When it comes to wish list travel spots, Peru's Machu Picchu is a favorite, and is now open again to travelers. A guided tour can be arranged with Globe Aware when booking your Peru volunteer vacation, as a separate excursion.
Why Machu Picchu, Peru, should be on every traveller's wishlist
14 May, 2022
By Sara Bunny
After a string of closures due to Covid precautions, Peru's ancient Inca trails are again open to visitors.
When it comes to wishlist travel spots, Peru's Machu Picchu is a perennial favourite. The jewel in the crown of the Inca Empire, it's a crumbling citadel of more than 100 buildings and a network of walkways and terraces, dating back to about 1450. Perched on a dramatic mountain range where the Peruvian Andes meet the Amazon Basin, the lack of tourists has made it unusually quiet of late. But recently, the Peruvian Government reopened most of the area's famous trails.
If you're planning a trip, book in with a tour guide to help navigate the various circuits and their opening times, as well as logistics with connecting buses and trains. New rules are in place for 2022, including limits on the numbers of visitors allowed on tracks at any one time and time restrictions at some of the more popular attractions.
Regardless of what route you choose, here are a few of the many highlights along the way:
Temple of the Sun
Thought to be the spot where the Incas worshipped their sun god, Inti, it's likely that only priests and high-ranking community members were allowed inside.
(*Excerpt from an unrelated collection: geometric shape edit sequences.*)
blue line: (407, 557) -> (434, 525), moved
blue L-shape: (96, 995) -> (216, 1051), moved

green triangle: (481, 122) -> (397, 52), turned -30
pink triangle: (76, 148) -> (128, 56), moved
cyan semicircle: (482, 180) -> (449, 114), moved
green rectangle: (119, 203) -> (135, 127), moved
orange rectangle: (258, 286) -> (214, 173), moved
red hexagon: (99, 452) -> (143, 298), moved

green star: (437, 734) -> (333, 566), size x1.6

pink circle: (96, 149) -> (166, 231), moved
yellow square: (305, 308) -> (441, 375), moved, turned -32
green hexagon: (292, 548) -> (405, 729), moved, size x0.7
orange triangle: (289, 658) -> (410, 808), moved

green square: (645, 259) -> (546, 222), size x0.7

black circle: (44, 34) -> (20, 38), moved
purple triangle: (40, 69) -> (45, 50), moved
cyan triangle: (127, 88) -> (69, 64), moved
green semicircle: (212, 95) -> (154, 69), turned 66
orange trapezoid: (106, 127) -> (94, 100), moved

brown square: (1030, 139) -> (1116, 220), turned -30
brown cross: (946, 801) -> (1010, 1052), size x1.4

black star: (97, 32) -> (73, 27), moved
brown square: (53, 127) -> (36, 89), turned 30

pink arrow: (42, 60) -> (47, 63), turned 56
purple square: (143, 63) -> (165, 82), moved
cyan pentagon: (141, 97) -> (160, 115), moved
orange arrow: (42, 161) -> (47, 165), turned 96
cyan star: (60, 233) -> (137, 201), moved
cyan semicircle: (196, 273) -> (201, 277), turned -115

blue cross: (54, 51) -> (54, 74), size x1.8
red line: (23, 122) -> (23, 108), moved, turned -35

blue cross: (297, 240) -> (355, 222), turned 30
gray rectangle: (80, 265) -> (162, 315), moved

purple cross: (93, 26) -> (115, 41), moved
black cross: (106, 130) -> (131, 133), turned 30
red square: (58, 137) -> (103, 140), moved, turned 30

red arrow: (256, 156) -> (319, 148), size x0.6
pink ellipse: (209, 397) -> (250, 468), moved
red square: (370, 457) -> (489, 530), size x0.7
As Machu Picchu's only round building, its windows were carefully designed for observing the sun at the summer and winter solstice. Visitors are not permitted inside due to the temple's delicate structure, and it's best viewed from the lookout above.
A popular backdrop for tourist photos, the sacred mountain features a series of steps carved into the cliff face. Some researchers believe it was used as a surveillance centre against attacks on the citadel below, while another theory is that is served as the seat of the high priest. You need to be fit to hike to the summit, but walkers are rewarded with once-in-a-lifetime views over the ancient city and surrounding lush mountains.
Temple of the Condor
Displaying the Incas' incredible skill at stonework, the temple was carved to resemble the open wings of an Andean condor. With an altar inside, it's thought the temple was used to make sacrifices to the gods, and there's also evidence it served as a prison. Find the temple in the Hurin area of Machu Picchu, near the city's main square.
Travellers to Peru must present an International Travel Vaccination Certificate, or a Covid-19 RT-PCR Report for a negative test taken at most 24 hours before departure. Check with your travel agent or airline for details.